Al día siguiente estaba invitada a cenar donde César, uno de sus novios, y al
subsiguiente se juntaría con Leona a tomarse un té con pastelillos a la hora
de onces, para partir, a eso de las siete, donde la bruja Helena, que las había
citado a las siete y media.
Se
sentó en la terraza a escribir un poema que agregaría en su carta a Del Monte,
en un cuadernillo donde anotaba sus poemas.
Su mente jugaba con elementos de tiempo-espacio y mundos paralelos. Después
de unos minutos de falsos comienzos, las palabras por fin empezaron a fluir.

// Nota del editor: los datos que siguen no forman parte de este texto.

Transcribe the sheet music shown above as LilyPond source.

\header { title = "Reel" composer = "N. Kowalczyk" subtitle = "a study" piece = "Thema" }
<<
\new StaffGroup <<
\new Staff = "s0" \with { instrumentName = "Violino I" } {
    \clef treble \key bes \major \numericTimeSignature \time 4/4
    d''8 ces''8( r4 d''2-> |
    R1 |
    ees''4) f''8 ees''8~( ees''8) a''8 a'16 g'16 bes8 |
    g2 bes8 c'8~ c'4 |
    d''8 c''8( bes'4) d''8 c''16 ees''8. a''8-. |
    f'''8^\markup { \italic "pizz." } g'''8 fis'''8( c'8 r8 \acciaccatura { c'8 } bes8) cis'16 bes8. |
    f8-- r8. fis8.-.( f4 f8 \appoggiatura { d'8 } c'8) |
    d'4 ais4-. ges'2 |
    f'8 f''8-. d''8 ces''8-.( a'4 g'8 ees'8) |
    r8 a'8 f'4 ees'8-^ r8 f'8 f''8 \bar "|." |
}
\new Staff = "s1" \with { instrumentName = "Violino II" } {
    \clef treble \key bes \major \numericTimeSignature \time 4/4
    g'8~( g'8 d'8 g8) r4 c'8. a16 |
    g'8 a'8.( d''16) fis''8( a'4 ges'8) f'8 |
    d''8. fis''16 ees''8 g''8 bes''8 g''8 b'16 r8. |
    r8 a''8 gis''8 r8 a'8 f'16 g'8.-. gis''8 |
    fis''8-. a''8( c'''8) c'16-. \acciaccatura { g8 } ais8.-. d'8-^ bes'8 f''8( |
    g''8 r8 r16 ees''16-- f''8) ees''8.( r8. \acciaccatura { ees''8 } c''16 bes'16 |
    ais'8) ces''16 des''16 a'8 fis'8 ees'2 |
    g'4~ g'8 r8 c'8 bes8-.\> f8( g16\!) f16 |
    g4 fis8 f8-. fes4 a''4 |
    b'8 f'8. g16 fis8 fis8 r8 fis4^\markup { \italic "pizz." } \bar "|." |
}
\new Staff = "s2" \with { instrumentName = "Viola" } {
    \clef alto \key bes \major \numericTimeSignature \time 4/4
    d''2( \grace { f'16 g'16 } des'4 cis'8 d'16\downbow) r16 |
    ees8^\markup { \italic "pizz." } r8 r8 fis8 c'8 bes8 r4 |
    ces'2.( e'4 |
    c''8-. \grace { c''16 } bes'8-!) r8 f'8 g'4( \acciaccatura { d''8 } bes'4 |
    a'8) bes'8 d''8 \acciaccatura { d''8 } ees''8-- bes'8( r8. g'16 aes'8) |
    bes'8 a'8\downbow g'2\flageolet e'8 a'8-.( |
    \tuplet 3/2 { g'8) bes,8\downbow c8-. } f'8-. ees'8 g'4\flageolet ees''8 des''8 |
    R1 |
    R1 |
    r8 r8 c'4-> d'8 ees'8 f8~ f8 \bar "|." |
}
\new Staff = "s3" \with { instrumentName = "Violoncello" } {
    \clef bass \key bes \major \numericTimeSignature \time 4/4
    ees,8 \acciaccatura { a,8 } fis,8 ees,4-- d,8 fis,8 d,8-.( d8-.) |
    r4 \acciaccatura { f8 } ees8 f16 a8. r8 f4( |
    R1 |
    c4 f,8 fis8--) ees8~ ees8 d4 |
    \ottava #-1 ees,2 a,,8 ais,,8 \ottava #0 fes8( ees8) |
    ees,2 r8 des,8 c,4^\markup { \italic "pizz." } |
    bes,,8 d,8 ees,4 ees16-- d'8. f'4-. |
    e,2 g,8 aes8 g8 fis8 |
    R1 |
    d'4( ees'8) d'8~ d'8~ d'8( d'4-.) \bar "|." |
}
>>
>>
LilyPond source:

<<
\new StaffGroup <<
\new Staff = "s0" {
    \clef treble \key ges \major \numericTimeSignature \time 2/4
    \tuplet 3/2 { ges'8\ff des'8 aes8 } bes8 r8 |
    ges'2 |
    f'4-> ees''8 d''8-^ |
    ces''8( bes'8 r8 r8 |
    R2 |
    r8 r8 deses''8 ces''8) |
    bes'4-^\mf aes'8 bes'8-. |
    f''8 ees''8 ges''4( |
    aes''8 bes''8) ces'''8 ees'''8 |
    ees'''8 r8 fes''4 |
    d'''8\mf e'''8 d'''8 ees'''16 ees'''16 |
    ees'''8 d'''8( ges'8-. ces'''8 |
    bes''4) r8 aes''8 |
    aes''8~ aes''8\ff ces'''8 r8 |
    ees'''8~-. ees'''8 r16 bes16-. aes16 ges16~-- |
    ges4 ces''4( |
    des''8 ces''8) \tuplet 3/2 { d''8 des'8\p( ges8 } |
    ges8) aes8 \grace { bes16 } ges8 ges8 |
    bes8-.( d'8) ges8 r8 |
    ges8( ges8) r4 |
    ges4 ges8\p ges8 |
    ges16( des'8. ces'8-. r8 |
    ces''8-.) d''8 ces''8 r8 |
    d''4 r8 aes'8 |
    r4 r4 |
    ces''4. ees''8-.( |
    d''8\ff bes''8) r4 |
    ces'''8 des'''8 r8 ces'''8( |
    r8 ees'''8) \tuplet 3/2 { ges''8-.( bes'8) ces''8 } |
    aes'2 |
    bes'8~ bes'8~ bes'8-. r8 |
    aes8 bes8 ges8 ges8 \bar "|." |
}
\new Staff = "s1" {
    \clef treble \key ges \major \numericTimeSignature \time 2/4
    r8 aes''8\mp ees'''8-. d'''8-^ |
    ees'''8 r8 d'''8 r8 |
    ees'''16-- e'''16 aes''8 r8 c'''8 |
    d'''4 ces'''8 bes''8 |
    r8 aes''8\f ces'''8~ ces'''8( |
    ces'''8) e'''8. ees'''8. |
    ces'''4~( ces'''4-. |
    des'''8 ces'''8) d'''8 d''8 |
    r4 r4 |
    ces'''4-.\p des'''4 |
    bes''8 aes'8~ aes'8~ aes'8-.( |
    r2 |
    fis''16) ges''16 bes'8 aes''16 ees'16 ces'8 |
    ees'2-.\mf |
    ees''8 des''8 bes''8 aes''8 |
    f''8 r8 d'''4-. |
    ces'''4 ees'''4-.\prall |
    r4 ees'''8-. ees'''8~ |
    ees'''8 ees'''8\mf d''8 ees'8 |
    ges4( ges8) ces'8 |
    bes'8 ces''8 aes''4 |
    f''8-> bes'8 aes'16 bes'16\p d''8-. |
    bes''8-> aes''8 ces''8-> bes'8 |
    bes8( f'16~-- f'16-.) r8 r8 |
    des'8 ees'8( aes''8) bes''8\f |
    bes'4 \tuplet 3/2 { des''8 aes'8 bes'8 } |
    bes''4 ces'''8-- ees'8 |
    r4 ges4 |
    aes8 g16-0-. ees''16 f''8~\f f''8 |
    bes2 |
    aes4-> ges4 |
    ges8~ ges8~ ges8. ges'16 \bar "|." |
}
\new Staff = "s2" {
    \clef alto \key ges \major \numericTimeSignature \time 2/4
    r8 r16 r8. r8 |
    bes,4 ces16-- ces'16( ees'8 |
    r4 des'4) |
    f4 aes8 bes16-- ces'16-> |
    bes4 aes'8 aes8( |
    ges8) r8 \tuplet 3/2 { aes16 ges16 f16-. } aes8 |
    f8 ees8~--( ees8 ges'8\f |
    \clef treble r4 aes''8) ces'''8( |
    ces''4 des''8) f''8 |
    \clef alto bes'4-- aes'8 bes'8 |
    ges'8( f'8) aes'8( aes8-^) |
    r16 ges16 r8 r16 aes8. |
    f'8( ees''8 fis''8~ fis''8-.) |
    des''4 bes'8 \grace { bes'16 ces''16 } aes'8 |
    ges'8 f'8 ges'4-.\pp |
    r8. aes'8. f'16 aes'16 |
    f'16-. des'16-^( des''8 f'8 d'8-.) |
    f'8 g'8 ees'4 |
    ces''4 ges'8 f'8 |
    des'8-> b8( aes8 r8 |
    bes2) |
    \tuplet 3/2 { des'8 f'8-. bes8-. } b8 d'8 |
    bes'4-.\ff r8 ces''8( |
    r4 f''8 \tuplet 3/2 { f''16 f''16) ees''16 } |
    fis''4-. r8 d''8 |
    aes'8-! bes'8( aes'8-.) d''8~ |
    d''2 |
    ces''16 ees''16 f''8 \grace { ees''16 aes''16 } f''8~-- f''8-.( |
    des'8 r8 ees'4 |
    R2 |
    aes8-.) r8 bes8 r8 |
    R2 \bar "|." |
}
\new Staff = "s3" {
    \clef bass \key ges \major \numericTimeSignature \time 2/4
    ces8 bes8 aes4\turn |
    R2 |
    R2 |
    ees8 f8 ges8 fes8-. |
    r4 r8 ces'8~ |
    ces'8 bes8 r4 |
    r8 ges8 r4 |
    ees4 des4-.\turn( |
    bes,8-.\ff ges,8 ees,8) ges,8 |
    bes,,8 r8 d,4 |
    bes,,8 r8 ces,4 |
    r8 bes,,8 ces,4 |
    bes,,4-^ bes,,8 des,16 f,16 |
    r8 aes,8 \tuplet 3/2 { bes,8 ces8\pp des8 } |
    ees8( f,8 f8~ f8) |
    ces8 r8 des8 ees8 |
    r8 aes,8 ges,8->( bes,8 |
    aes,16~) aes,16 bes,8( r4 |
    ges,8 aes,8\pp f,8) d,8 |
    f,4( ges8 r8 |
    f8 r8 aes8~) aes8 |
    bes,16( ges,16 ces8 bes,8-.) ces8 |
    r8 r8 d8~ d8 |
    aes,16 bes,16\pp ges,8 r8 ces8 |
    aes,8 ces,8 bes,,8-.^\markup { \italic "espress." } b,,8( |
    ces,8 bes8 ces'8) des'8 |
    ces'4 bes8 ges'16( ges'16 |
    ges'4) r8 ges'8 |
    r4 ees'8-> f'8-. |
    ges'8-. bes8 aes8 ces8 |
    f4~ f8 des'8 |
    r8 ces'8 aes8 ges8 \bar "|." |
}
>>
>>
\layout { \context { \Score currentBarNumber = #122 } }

Antes de acabar sus versos sonó el teléfono, pero como no lo escuchó por un
rato, debido a su concentración en lo que escribía, cuando por fin lo atendió
ya habían cortado. Igual levantó el auricular, dijo “Aló” en forma automática
y colgó de inmediato al oír el tono de marcar. Cruzó la puerta y volvió a la
terraza. La distracción la había hecho perder el hilo del pensamiento y las
estrofas finales no salieron. Miro durante largo rato la página sin que se le
ocurriera nada. El teléfono recomenzó a sonar. Corrió a contestarlo. Llegó
justo tarde. En lugar de volver, decidió hacerse un té. Llenó la tetera de
agua y la puso en la hornilla, al fuego. Fue a la terraza a buscar su cuaderno,
pero éste no estaba sobre la mesa. Tampoco en la silla. Ni en el suelo. “Lo
debo haber entrado cuando sonó el teléfono”, pensó. Lo buscó
infructuosamente en la sala. Después
en el comedor. En la cocina. Nada. Volvió a la terraza, pero se detuvo,
sorprendida, ante la puerta de salida, que estaba cerrada. Juraba haberla dejado
abierta. La abrió y salió a buscar. Nada. Entró. La tetera comenzaba a
pitear. Antes de dirigirse a la cocina a apagar la hornilla quiso volver a salir
a la terraza, pues esta vez se le había quedado la taza. La puerta estaba
nuevamente cerrada. “Hummm”. La tetera chiflaba a todo vapor. Dio unos pasos
hacia la cocina, pero el teléfono empezó a sonar otra vez. Se volteó hacia la
sala, pero ahora sonó el timbre.
Todo
suena”, exclamó. Chiflaba la tetera, sonaba el teléfono, el timbre
intermitentemente. Tetera, timbre, teléfono. Se sentó en el suelo y cerró los
ojos. Todo siguió sonando. Pasaron unos segundos, tal vez un minuto entero. Por
fin se levantó y abrió la puerta de un tirón, airada. Entró su madre, con un
paquete y una mirada interrogante.
“Pero
Clara, qué té pasa, hace rato que toco el timbre”.
“¿Y
tus llaves? “Se me quedaron en
casa. Traté de entrar por la terraza y estaba cerrada. Te vi a través del
vidrio y supe que estabas aquí, por eso no me fui, porque toqué el timbre por
harto rato”.
“Todo
suena al mismo tiempo, la tetera, el teléfono, el timbre, se me perdió mi
cuaderno y mi taza, y la puerta de la terraza se cierra cuando le da la gana”.
Su
madre dejó el paquete en el sofá y miró a su alrededor, extrañada. Fuera de
la respiración de Clara, no se escuchaba nada. La hornilla de la cocina donde
estaba la tetera estaba apagada. Abrió la puerta de la terraza. “Aire”,
dijo. Clara la miraba. Entró, le
dio una larga mirada a su hija, frunciendo el seño, meneó la cabeza, y se fue
hacia el baño. Clara salió a la terraza, curiosa. Allí estaba, en perfecto
orden, su cuaderno y una taza húmeda, caliente aún, sin otro contenido que una
bolsita de té usada. En su
cuaderno, el poema estaba terminado.